— Start of Excerpt to read —

Lorini
4681
I enjoy Kingdom Builder. It plays fast too, as long as you don’t play with players who want to take way too long over what’s a relatively simple game. There’s some strategy in it as well, just nothing that deep.
Syzygy
4682
RftG is definitely about pursuing the most effective strategy (or leaving your options open to pursue multiple potential strategies depending on how the game develops) with the cards you are dealt. Is that what you mean? I wouldn’t use the term “min-max” to describe it because “min-max” (to me at least) intimates a wider range of strategies and the need to pick something 0.05% more efficient even though it’s less interesting.
Again, if it’s not your cup of tea I’m not trying to talk you into liking the game. Just trying to understand your issue with it.
Daagar
4683
Just did our first run through. Was quite a long game, and got totally smoked in Mirkwood with the Lore deck. But excellent game, and the turns move at a pretty decent clip once you know the mechanics. If it wasn’t for the Watch It Played videos, I’d question if this game could really be won :) And to think Mirkwood is the easiest of the scenarios… holy cow.

— End of Excerpt to read —

Goals:
(1) Can you rewrite the paragraph in the board game discussion that begins "RftG is definitely about" more briefly, keeping its main points?
(2) How might the board game discussion go on after its final post? Continue it.

— Start of Data lines —

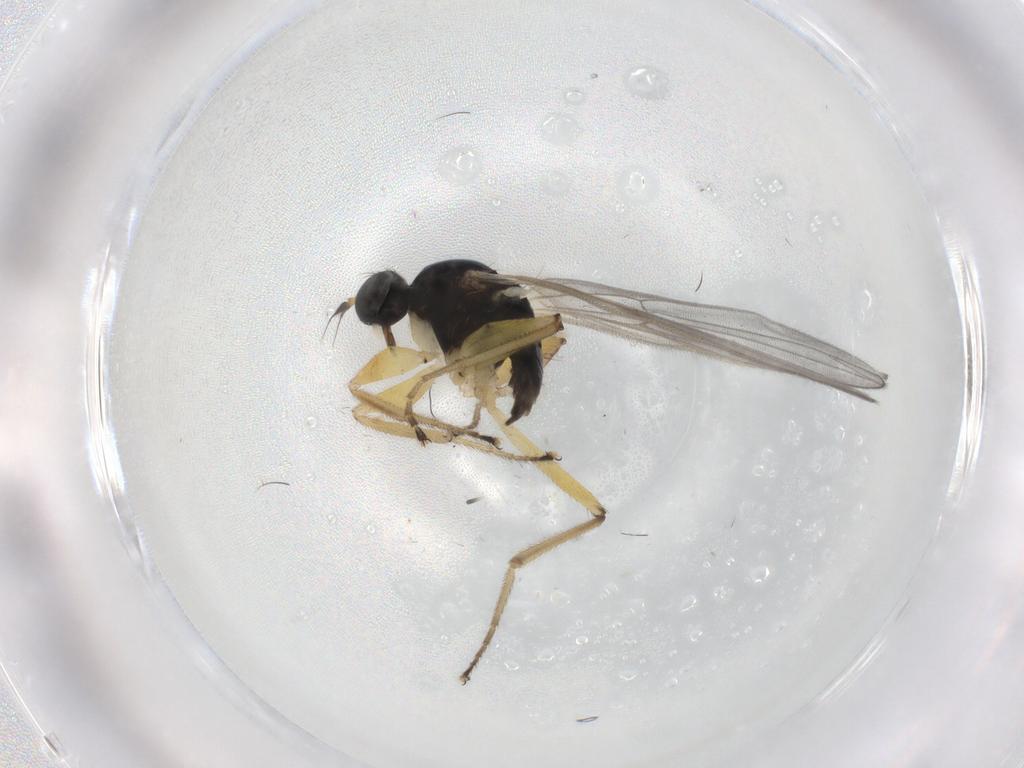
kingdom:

— End of Data lines —

Results in order:
(1) RftG is about pursuing the most effective strategy with the cards you are dealt, or keeping your options open for several strategies as the game develops. The writer asks whether that is what the other person means. The writer wouldn't call it "min-max," because that term suggests a wider range of strategies and the need to pick something 0.05% more efficient even when it is less interesting.

(2)
Yeah, LotR: LCG definitely hates you, that’s for sure. It almost has to be the way for a coop/SP game to be any fun though. Elder Sign is a good example of what happens when a game has all the viscousness of a kitten licking your hand. Total bore (the game, not the kittens. I rather like kittens.)
SlyFrog
4685
Yeah, I used the term “maximization,” which doesn’t tell the whole story. I think it is really about synergy. But my point about maximization is that it is really about creating maximum synergy, in a way that leaves me cold.
For me, my 4-5 plays have left me cold. Again, it just feels like I’m playing a math game with some random names tacked on. There’s nothing wrong with the game, but there’s not much there if you like a lot of theme and a story. (By story, I mean, “And then we landed on Alpha Centauri and pushed them out.” I don’t mean, “So then I played my widget card, which adds +3 to all existing foozle trade good cards, which, when combined with my whatchamajigger strength cards, was enough to put me over the top.”)
A lot of people love it. Unlike some other games that I just think are bad games, I don’t think Reach for the Stars is a bad game. It’s just that so far, it hasn’t charmed me personally.
I think you just outlined the reason why it too left me with a cold feeling that I couldn’t understand since I love space themes.
Yeah, I think that’s ultimately the best way to describe it.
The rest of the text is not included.